PROBLEM REQUIREMENTS >> For this exercise, output exactly the lines from the opening line of the listing through the line with "right knee: (235, 441)", skipping pictures.

==================================================

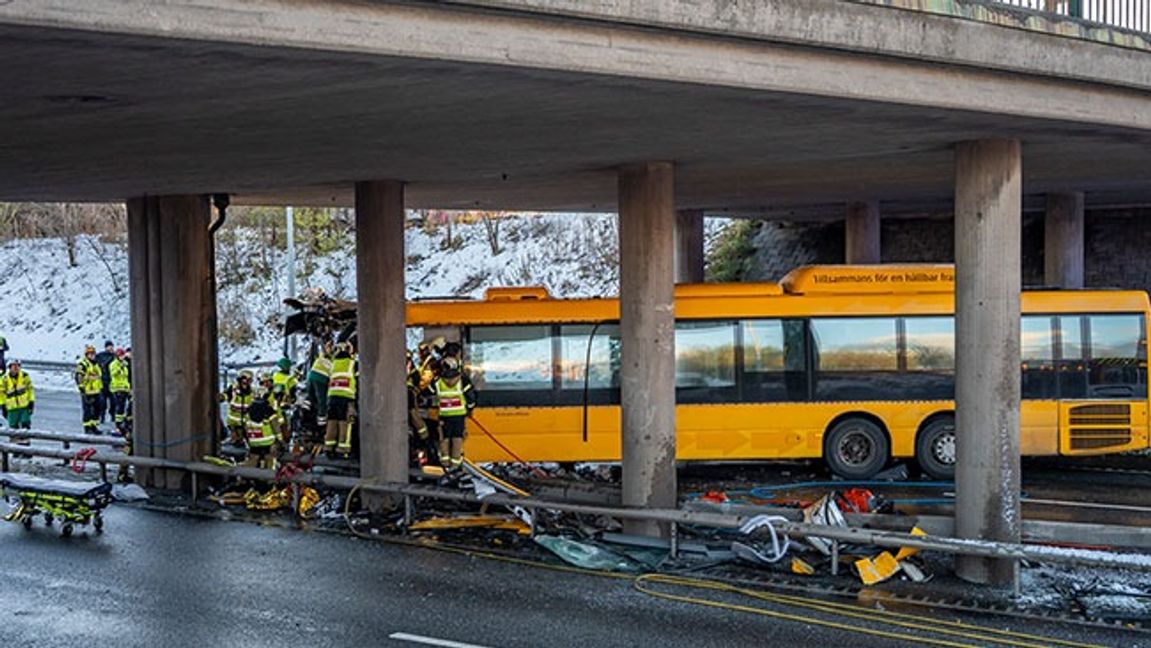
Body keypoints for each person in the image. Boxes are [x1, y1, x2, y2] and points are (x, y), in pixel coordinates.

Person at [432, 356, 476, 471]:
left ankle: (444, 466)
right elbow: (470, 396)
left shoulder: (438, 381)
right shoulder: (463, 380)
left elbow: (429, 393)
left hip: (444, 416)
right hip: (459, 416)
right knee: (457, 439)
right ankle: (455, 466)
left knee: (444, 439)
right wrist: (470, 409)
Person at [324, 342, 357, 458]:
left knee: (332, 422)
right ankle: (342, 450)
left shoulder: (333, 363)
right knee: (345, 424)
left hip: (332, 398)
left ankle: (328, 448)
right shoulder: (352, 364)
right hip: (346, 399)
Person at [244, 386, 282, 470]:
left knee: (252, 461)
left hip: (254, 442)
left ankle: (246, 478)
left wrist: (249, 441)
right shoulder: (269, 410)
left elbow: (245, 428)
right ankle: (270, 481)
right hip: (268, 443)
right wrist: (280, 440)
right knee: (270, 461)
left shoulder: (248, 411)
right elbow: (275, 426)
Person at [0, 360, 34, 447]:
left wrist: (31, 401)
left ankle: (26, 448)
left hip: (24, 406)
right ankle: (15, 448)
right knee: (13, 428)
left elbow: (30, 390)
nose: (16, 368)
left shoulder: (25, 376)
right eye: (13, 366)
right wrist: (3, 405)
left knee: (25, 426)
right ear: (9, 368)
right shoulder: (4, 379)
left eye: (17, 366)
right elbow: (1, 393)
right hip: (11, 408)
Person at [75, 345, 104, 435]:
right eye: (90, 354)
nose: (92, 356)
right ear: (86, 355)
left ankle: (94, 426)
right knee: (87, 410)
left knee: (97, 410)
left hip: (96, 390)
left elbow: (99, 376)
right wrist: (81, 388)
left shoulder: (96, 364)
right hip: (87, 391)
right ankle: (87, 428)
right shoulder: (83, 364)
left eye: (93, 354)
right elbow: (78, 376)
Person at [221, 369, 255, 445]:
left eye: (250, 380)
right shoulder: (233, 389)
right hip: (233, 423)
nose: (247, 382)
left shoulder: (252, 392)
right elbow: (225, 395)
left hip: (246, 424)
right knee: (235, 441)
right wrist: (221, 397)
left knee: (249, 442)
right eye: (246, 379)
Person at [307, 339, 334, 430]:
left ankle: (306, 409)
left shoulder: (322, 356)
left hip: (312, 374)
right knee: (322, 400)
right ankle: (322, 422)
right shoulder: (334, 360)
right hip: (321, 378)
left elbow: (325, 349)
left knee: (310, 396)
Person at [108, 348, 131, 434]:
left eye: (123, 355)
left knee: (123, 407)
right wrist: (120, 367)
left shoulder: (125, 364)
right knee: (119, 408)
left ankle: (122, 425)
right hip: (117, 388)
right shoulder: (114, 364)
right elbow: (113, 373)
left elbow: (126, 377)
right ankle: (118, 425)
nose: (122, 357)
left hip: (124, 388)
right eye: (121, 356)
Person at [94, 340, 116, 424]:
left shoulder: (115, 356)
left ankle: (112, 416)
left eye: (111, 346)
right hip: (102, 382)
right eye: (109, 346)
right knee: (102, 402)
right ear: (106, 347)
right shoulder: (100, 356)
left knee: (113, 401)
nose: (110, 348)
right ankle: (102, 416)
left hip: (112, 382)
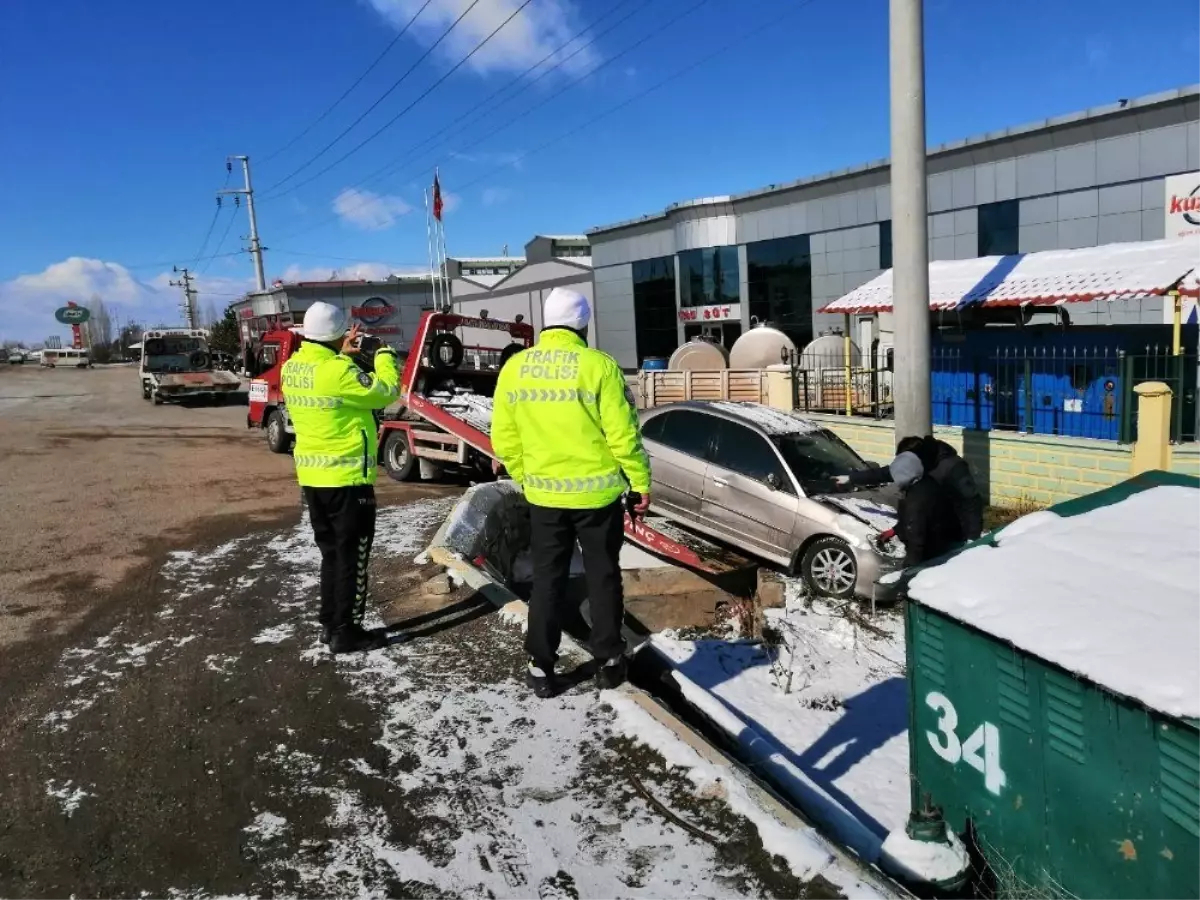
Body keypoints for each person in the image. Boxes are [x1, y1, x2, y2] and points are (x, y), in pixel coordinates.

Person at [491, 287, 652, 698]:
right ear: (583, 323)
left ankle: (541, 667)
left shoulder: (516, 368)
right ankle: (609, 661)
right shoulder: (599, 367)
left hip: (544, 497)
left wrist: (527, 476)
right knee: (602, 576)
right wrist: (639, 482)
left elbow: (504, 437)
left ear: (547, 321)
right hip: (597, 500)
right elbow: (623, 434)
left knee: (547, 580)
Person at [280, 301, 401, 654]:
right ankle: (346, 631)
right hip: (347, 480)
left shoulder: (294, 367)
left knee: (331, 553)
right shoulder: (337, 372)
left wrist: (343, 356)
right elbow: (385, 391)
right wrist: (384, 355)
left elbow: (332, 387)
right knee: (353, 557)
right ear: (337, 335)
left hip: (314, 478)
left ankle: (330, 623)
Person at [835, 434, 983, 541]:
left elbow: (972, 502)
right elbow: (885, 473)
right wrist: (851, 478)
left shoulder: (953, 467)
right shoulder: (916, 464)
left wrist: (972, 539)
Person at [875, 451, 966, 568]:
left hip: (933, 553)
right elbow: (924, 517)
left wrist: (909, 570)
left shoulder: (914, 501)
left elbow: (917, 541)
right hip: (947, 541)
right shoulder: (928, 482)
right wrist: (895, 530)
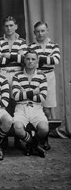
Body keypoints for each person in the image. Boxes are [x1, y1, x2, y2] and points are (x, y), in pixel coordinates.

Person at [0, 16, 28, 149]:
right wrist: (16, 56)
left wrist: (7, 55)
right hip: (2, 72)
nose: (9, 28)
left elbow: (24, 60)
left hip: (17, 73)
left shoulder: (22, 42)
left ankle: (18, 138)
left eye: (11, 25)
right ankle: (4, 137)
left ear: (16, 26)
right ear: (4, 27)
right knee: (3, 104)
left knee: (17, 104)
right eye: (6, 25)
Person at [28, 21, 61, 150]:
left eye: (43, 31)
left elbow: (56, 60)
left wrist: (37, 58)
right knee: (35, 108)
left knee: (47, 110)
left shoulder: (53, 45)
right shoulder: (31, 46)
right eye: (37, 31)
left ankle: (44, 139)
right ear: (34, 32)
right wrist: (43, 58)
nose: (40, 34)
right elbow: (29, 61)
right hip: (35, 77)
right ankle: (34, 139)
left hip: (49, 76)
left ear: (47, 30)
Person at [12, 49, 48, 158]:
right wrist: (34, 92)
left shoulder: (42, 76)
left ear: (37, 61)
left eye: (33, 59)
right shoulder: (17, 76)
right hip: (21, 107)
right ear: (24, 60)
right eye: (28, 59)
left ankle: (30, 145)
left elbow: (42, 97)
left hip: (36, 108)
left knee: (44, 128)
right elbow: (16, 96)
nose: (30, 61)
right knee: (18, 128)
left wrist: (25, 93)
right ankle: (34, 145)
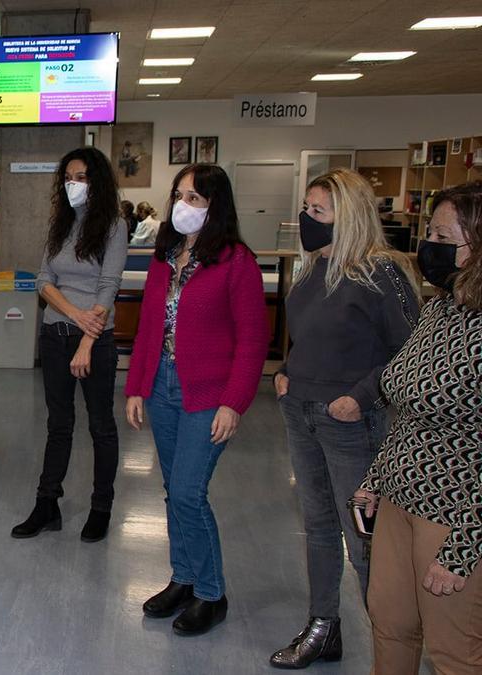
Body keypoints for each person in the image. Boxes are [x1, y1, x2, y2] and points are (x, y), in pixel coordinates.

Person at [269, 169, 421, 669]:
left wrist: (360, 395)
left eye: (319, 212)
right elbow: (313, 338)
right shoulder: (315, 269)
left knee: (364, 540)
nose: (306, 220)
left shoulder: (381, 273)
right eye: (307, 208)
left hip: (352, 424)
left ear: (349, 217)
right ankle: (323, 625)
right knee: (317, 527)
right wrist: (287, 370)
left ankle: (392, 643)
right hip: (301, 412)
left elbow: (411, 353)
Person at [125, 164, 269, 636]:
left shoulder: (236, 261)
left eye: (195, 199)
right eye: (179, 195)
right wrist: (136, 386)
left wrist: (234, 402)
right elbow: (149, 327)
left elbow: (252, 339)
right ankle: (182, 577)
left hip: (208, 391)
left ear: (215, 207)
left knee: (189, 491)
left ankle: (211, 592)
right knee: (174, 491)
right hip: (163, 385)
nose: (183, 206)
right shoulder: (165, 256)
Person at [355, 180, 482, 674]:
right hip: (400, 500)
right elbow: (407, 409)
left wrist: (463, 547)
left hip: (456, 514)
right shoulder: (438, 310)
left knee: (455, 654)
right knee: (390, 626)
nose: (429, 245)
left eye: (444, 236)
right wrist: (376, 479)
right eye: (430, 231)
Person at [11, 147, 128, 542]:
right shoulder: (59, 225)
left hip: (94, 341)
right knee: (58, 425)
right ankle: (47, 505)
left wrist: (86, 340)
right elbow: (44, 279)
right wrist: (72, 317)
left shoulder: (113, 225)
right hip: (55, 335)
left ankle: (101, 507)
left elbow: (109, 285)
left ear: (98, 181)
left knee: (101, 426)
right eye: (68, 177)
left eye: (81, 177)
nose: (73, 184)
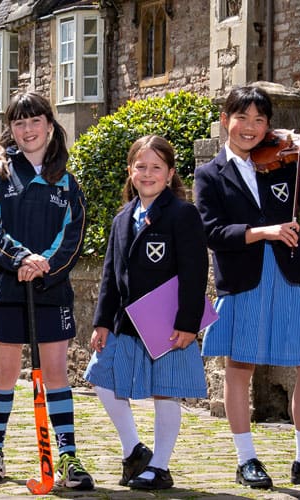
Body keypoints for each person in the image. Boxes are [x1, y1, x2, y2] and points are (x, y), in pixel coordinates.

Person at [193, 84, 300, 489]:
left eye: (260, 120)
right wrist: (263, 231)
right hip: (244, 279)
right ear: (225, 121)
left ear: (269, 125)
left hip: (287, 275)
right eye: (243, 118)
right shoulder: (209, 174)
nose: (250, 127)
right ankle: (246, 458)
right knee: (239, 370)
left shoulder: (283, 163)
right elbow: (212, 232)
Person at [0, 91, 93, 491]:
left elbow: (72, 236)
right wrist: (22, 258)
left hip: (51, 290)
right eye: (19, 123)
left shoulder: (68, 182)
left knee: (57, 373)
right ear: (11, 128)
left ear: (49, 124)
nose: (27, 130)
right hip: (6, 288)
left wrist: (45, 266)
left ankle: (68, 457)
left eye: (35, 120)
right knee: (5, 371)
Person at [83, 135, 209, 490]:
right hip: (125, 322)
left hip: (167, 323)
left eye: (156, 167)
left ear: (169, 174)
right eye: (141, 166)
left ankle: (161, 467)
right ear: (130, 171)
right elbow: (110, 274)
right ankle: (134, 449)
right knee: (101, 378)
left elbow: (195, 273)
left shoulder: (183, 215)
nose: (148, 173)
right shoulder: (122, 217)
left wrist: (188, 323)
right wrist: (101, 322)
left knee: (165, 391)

==================================================

EXERCISE RESPONSE >>
Body keypoints for each person in the image. Boxes are [x1, y1, x2, y2] and points are (x, y), in pixel coordinates.

Person at [432, 356, 476, 471]:
left ankle: (444, 466)
right elbow: (470, 396)
left shoulder: (438, 381)
right shoulder: (463, 380)
left elbow: (429, 393)
left hip: (444, 416)
right hip: (459, 416)
right knee: (457, 439)
right ankle: (455, 466)
left knee: (444, 439)
right wrist: (470, 409)
Person at [324, 342, 357, 458]:
left knee: (332, 422)
right ankle: (342, 450)
left shoulder: (333, 363)
right knee: (345, 424)
left hip: (332, 398)
left ankle: (328, 448)
right shoulder: (352, 364)
right hip: (346, 399)
Person at [244, 386, 282, 470]:
left knee: (252, 461)
left hip: (254, 442)
left ankle: (246, 478)
left wrist: (249, 441)
right shoulder: (269, 410)
left elbow: (245, 428)
right ankle: (270, 481)
right hip: (268, 443)
right wrist: (280, 440)
right knee: (270, 461)
left shoulder: (248, 411)
right elbow: (275, 426)
Person at [0, 360, 34, 447]:
left wrist: (31, 401)
left ankle: (26, 448)
left hip: (24, 406)
right ankle: (15, 448)
right knee: (13, 428)
left elbow: (30, 390)
nose: (16, 368)
left shoulder: (25, 376)
right eye: (13, 366)
right wrist: (3, 405)
left knee: (25, 426)
right ear: (9, 368)
right shoulder: (4, 379)
left eye: (17, 366)
right elbow: (1, 393)
right hip: (11, 408)
Person at [75, 345, 104, 435]:
right eye: (90, 354)
nose: (92, 356)
right ear: (86, 355)
left ankle: (94, 426)
right knee: (87, 410)
left knee: (97, 410)
left hip: (96, 390)
left elbow: (99, 376)
right wrist: (81, 388)
left shoulder: (96, 364)
right hip: (87, 391)
right ankle: (87, 428)
right shoulder: (83, 364)
left eye: (93, 354)
right elbow: (78, 376)
Person at [221, 369, 255, 445]:
left eye: (250, 380)
right shoulder: (233, 389)
right hip: (233, 423)
nose: (247, 382)
left shoulder: (252, 392)
right elbow: (225, 395)
left hip: (246, 424)
right knee: (235, 441)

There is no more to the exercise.